Hospitalise Our High Streets – Literally

High streets are suffering a decade-long decline brought about by two major influences on shopping. One is that much of the British public are poorer than they were. The other is that the British public can now shop online.

Coronavirus accelerates both trends but also shows that the NHS is the cure.

People Getting Poorer

Official high employment levels and moderate GDP growth are real. Sadly though, this macroeconomic data is proving to be detatched from consumer activity in an economy where an increasing share of wealth is owned by a decreasing share of the people.

If you aren’t sure how this manifests in the real world, take a look at home ownership. It has been in decline for decades because typical British jobs used to pay well enough to buy a home in the 1980s or 1990s but don’t anymore. That means millions are poorer in real world outcomes – too poor to own their own home. We also see the same with things like funerals where reduced wealth manifests in higher demand for low cost cremations.

It is these real world wealth outcomes that cripple high streets because high streets depend on everyone having some money to spend.

Covid Will Accelerate This

When furlough ends after lockdown, millions will be added to the ranks of the unemployed or underemployed. For now they avoid the worst because a firm would be particularly cruel to get people off the wagebill while government is paying it. With contractors cutting back to save themselves, however, many have no wage waiting for them when lockdown ends.

Lockdown loans will also be called in by banks. This will send many small businesses over the edge. Aviation and tourism is sadly shot to pieces for what will likely be years, big events won’t open to the public for a long time and newly proven work-from-home options will see companies cut their town centre office needs – saving on rent but removing vital lunchtime shoppers from high streets.

So Covid is a disaster for incomes and high streets.

Online Shopping

Much talk about retail pretends that young people spend less because of a radical generational culture change – as though two generations are a cross between hippies and communist zealots. In truth, young people are doing what poorer people have always done. They buy less stuff because they have less money.

One generational change that is real, however, is online shopping. From out of town shopping centres to supermarkets, competitors to high streets have been around a long time. The opening of places like Lakeside in the 1980s saw high streets like Chelmsford pedestrianised to fight back. That fightback usally worked well and high streets have often proven more flexible than shopping malls. Unfortunately the internet is different in a big way.

Out of town shopping centres had to pay their taxes just like high street stores. Global distributors like Amazon move money across borders and thus avoid tax. There’s also big convenience in having things delivered so you can stay home and watch Hunter instead of battling busy roads and limited parking.

Covid Accelerates This

As with falling wealth, Covid likely accelerates internet shopping too. Millions of people, especially older people (who hold most of a society’s wealth), had never quite taken to online shopping.

Lockdown has given many of these older consumers a crash course in how easy online shopping is. It’s likely a lot of these shoppers will now stay online.

Is There A Solution?

In many ways this is basic economics. Supply is higher than demand, so supply needs to come down or demand needs to rise.

Let’s not waste much time on reducing supply as a solution. Just imagine telling people in Braintree that their high street will close so that they have to go to Chelmsford’s (mentioned earlier) to help it thrive. 

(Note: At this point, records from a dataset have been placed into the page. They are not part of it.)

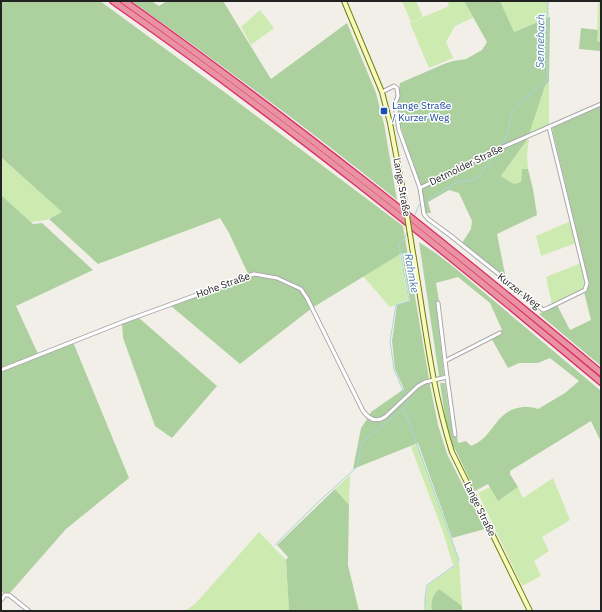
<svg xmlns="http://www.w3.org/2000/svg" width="602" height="612" viewBox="0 0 602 612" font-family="'IBM Plex Sans',sans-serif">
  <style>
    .grass { fill: #cdebb0 }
    .forest { fill: #add19e }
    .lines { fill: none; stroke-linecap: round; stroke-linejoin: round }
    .stream { stroke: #aad3df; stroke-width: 1 }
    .street-casing { stroke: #a9a9a9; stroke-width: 5 }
    .secondary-casing { stroke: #707d05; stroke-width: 6 }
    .highway-casing { stroke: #dc2a67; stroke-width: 8 }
    .street { stroke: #fff; stroke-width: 3 }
    .secondary { stroke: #f7fabf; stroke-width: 4 }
    .highway { stroke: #e892a2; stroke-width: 5.5 }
    .secondary-bridge-casing { stroke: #707d05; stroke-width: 6; stroke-linecap: butt }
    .secondary-bridge { stroke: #f7fabf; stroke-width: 4 }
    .transit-dot { fill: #1a4fb4; stroke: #fff; stroke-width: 1.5 }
    .labels { text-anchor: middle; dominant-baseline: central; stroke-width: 3; stroke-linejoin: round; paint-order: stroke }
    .transit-label { font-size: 10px; fill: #164399; stroke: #fff; text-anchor: start }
    .street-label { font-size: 10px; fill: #222; stroke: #fff }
    .water-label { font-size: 11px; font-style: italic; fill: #4a7aab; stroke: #fff }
  </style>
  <rect width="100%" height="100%" fill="#f2efe9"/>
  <!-- grass -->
  <g class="grass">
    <polygon points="402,1 416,1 423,17 411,22"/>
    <polygon points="447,1 464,1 473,18 455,26 446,42 453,58 429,68 410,23 449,6"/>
    <polygon points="500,1 548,1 548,18 513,32"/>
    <polygon points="598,1 601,1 601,42 597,41"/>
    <polygon points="260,10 274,28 251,45 241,27"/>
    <polygon points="549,81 549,125 528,134 545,86"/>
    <polygon points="529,139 527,156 528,169 522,170 521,182 514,184 501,176 527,140"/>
    <polygon points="1,157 63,212 46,220 31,222 1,195"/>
    <polygon points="571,221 576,243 541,256 536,236"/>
    <polygon points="400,254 408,300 390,307 363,276"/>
    <polygon points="581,263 586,282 584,288 552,305 546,277"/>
    <path d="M417,444L459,560L458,562L459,563L462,606L439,589C432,595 429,602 432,611H425V599L428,585L456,565L455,564L453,565L443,532L411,447Z"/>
    <polygon points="350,475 349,505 335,489"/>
    <polygon points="553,478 570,520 542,537 549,551 534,561 541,576 522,586 478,493 490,487 498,501 518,487 523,498"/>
    <polygon points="259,532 286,560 289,611 185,611 195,604"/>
  </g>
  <!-- forest -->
  <g class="forest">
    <polygon points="1,1 100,1 227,94 403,226 430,385 438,425 447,454 485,529 452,538 418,443 353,469 361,428 368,418 371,412 404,389 395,369 392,341 397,305 410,301 402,253 312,308 240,364 171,306 250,278 229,233 220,218 98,264 49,219 62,212 1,157"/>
    <path d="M131,1H151L159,6L167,1H223L271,79L347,23L376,93L384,124L397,200C311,131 222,65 131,1Z"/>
    <polygon points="464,1 500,1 514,32 550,17 549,81 545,86 527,140 501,176 514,184 521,182 522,169 528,169 533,189 537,215 497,234 506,279 462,243 471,229 472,221 459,193 449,190 428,202 431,213 426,213 419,181 396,113 400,83 444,64 453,61 466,59 482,50 487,42"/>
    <polygon points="581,28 598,30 597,41 601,42 601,72 600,51 579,49"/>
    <polygon points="601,106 601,366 539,314 557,305 570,330 591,320 584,292 587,290 589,284 552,128"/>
    <polygon points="1,195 33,224 42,223 93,270 16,306 39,356 73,342 129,478 66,529 9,594 5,594 1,591"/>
    <path d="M419,242L437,254L455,268L601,391V442L591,421L510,471V474L518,487L498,501L488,484L475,491L453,445L446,423L440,383H445L453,437H457L458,443L466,441L471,446C495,437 494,410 523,407C529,407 533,407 538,409L565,393L579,381L550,358L538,363H519L508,368L490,336L502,330L490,303L458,277L436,283L439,301L436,302L444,375L441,376H439Z"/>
    <polygon points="139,318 217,386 172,438 155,426 123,338 122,324"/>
    <polygon points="335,489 349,505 348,565 359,611 289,611 286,560 288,557 277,545"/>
    <path d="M439,589L462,606V611H432C430,602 432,595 439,589Z"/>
  </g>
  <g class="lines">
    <!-- stream -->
    <g class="stream">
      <path d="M501,146C507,138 509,125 511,116C514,103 537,89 547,81L548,1"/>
      <polyline points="424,202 459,181 471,181 479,177 498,150"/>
      <polyline points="414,217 419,205 421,204"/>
      <polyline points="405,395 394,369 390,341 396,305 409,301 399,244 405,238 407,232"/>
      <polyline points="407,398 408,403 404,409 459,560 458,562"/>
      <polyline points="275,545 316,504 358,466 361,443 403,409"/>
      <polyline points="425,611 425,598 427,585 455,565"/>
    </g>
    <defs>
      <g id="street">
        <polyline points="382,92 394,86 397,88 398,96 395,104 396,111 399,130 420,188 487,154 601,104"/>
        <polyline points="420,188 424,214 428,219 451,236 541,308 543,310 548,308 585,290 587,283 549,127"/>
        <polyline points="445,361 500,333"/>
        <path d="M1,370L125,321L254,274L277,278L301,289L307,298L363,411C369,419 376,423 385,417L418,386L425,382L447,377L438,303"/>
        <polyline points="447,377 455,435"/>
        <polyline points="1,600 5,595 9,595 29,611"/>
      </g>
      <g id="secondary">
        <polyline points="344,1 382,92 390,123 403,191"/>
        <path d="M412,247C424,315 431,387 452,452L530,611"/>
      </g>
      <g id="highway">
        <path d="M113,1C282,119 443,249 601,382"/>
        <path d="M124,1C289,118 446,244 601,373"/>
      </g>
    </defs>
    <!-- street casing -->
    <use href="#street" class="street-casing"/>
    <!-- secondary casing -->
    <use href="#secondary" class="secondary-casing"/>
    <!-- highway casing -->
    <use href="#highway" class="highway-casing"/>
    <!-- street -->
    <use href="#street" class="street"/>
    <!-- secondary -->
    <use href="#secondary" class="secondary"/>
    <!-- highway -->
    <use href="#highway" class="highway"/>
    <defs>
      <polyline id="secondary-bridge" points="403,191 412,247"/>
    </defs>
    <!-- secondary-bridge casing -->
    <use href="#secondary-bridge" class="secondary-bridge-casing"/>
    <!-- secondary-bridge -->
    <use href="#secondary-bridge" class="secondary-bridge"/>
  </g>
  <!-- markers -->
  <rect class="transit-dot" x="380" y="107" width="8" height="8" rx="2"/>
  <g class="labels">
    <!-- transit labels -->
    <g class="transit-label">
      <text x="392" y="105">Lange Straße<tspan x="392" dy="12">/ Kurzer Weg</tspan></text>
    </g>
    <!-- street labels -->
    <g class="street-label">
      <text transform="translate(466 165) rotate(-26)">Detmolder Straße</text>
      <text transform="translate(402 187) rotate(80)">Lange Straße</text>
      <text transform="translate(223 285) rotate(-20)">Hohe Straße</text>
      <text transform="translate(519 291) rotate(38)">Kurzer Weg</text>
      <text transform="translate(480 509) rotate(64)">Lange Straße</text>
    </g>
    <!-- water labels -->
    <g class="water-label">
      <text transform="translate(540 41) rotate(-89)">Sennebach</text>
      <text transform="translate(412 273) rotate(80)">Rahmke</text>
    </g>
  </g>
  <!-- border -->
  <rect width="602" height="612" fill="none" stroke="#222222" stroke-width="4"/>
</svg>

The longer distance for thousands of people would be bad for infrastructure, bad for the environment and bad social exclusion among the young, elderly and disabled. Besides, it’s hard to think of a faster way to lose votes than to quit on your own community for the sake of someone else’s. So politically it’s a non-starter.

Hospitalise Demand

Yes, we meant it when we said ‘literally’ about hospitalisation of high streets. There are things that people can only do in person, that falling wealth does not prevent us doing, and that staff can’t do from home. One of them is hospital appointments. So we can use this to boost high street footfall.

Amazingly, Tottenham High Road has done exactly this because of Covid. The Tottenham Stadium has been turned into a maternity out-patient ward for a while. This was done so that expectant mums need not fear visiting hospitals where a deadly disease might be prevalent. 

If a football stadium can be retrofitted at short notice to serve outpatients, then it is hard to see why a closed-down department store building can’t be converted long-term. Indeed your erstwhile editor has a lifelong condition, the treatment for which involves just sitting on a comfy chair with a drip in his arm for two hours six times a year. Why do we send people out of town to massive hospital complexes for such things when all the busses go into town anyway?

Not Just Hospitals

Hospitals are only one example. Colleges and other public facilities might be sensibly relocated too. Making high streets a centre for a community this way could save high street retail.

There’s a lot of benefits to this. It would secure footfall and thus boost high streets. Town centres are hubs for transport so can be easily reached by most people. Short appointments might even fit in with lunch breaks, helping workers out for convenience or avoiding costly time off work.

Frankly, it feels a little odd having written this that it hasn’t been done already.